Back at the village, Diminga has a disconcerting dream. Soundtracked by a minimal, ominous drumbeat, Diminga’s dreams are a montage of drought-ridden soil, dead trees, torched houses, animal skeletons, colonial helicopters, and fleeing villagers. The next day, she informs the village women of her nightmare, and they suggest a ceremony to call the dead. The ceremony, invoking the ancestral spirit of ‘Djon Gago’ — a deity indigenous to the Balanta ethnic group — involves the participation of outsiders to the village. They arrive by boat with great fanfare, chanting, singing, and dancing as they step onto dry land. The ceremony begins, led by Diminga, and a lively montage follows, composed of dancing crowds, enthusiastic drummers, and close-ups of a sweating Diminga.
She finally calls out to the ancestral spirit, querying what the deity desires, her utterances laced with environmental imagery as she says how she has watered the palm, kapok and baobab trees that offer shade to the ancestors. In her incantation there is the invocation of a layered, reciprocal relationship that the natural environment has with the human both living and dead.

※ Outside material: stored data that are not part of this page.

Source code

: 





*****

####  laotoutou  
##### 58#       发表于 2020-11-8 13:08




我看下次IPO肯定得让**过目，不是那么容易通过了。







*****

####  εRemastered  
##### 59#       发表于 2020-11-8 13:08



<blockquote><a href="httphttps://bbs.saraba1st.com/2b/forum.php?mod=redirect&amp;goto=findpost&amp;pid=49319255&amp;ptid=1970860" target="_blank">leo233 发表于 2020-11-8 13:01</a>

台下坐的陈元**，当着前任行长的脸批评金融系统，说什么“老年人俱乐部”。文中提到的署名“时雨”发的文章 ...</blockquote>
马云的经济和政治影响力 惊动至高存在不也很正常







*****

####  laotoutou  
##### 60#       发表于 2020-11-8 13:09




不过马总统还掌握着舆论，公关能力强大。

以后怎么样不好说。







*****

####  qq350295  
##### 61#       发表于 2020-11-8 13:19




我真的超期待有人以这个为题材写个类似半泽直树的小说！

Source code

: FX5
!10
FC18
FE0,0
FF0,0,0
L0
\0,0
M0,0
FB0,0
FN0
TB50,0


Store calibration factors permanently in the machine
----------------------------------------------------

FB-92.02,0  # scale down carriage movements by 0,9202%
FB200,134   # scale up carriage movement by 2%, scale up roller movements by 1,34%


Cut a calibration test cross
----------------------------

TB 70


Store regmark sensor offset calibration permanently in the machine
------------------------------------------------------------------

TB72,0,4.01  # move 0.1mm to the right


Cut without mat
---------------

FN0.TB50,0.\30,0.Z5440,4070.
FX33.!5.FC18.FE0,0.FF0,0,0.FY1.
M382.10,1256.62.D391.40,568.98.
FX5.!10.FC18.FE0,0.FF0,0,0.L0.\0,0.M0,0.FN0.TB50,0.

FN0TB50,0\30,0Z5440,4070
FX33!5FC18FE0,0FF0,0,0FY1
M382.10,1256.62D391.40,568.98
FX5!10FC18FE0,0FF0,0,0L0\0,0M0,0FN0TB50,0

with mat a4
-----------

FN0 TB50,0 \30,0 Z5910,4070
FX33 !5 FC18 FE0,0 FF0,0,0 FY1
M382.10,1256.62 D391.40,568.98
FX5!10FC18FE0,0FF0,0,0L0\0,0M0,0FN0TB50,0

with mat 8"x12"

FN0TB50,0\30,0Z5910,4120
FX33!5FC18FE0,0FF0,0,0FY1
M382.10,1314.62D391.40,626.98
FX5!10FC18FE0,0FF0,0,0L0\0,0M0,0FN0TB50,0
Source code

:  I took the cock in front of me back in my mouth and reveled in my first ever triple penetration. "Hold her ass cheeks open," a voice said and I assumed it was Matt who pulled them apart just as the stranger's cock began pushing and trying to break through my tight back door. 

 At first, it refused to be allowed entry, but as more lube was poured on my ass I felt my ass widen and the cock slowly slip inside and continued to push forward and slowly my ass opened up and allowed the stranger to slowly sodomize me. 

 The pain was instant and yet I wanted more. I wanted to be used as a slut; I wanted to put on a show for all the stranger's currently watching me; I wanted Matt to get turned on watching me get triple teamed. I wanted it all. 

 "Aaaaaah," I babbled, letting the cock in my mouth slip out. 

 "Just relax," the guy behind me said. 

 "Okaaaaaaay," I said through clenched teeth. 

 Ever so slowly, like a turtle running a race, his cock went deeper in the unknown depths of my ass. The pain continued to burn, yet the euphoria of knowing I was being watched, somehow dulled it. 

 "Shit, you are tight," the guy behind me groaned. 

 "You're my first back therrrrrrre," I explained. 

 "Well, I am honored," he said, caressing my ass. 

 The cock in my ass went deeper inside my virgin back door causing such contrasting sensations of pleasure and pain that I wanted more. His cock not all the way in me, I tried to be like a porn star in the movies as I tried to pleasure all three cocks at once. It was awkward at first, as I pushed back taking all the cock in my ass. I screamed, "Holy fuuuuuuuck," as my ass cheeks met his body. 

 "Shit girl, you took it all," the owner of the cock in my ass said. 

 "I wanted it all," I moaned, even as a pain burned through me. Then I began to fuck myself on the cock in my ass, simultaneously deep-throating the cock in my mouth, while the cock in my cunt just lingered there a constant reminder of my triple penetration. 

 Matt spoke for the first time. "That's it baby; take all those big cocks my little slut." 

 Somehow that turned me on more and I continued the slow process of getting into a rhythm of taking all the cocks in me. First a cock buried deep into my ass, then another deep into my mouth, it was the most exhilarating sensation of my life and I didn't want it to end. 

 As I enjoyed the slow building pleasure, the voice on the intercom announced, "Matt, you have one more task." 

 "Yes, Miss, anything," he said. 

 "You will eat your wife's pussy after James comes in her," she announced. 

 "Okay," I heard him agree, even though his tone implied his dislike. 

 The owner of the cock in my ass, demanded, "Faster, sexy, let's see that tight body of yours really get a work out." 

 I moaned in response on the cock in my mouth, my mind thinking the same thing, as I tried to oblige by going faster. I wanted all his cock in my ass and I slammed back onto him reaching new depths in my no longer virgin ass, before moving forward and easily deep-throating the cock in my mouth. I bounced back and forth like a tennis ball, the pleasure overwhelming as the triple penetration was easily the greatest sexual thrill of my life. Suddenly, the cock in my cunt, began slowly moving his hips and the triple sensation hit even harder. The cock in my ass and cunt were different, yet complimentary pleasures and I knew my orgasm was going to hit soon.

In the concluding sequence, the camera pans from a sleeping Sako to a pensive Diminga, sitting upright on the bed and backdropped by the textured mud-brick walls of their home. We hear a rhythmic rattle that makes her go outside — rainfall, finally. Diminga stands outside their home by the window, smiling off-screen at the rain. Sako then awakes and rests himself on the window ledge from the inside. They both look at the rain, at each other, and smile. The view they see is that of jubilant children dancing as the rain wets the dry soil, the camera panning to reveal merry kinetic silhouettes splashing water, encased by the generous canopy of large trees. The ecological parable is complete — an ode, perhaps, to a prosperous future.